## Prompt
Reproduce each line below verbatim, leaving out the pictures.

## Data shown

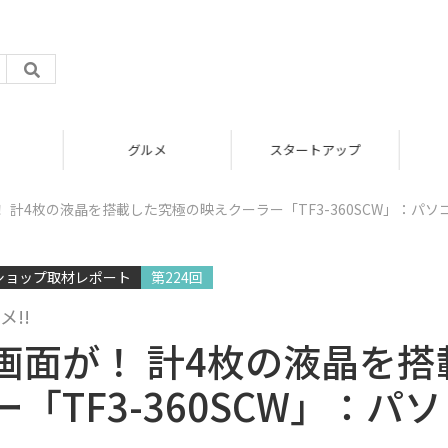
グルメ
スタートアップ
 計4枚の液晶を搭載した究極の映えクーラー「TF3-360SCW」：パソ
ショップ取材レポート
第224回
メ!!
画面が！ 計4枚の液晶を搭
TF3-360SCW」：パソ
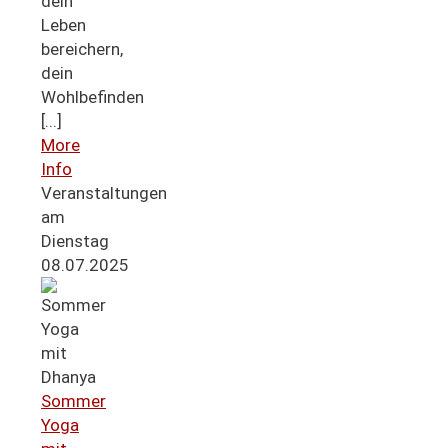
dein
Leben
bereichern,
dein
Wohlbefinden
[...]
More
Info
Veranstaltungen
am
Dienstag
08.07.2025
Sommer
Yoga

## Your solution
グルメ
スタートアップ
 計4枚の液晶を搭載した究極の映えクーラー「TF3-360SCW」：パソ
ショップ取材レポート
第224回
メ!!
画面が！ 計4枚の液晶を搭
TF3-360SCW」：パソ
dein
Leben
bereichern,
dein
Wohlbefinden
[...]
More
Info
Veranstaltungen
am
Dienstag
08.07.2025
Sommer
Yoga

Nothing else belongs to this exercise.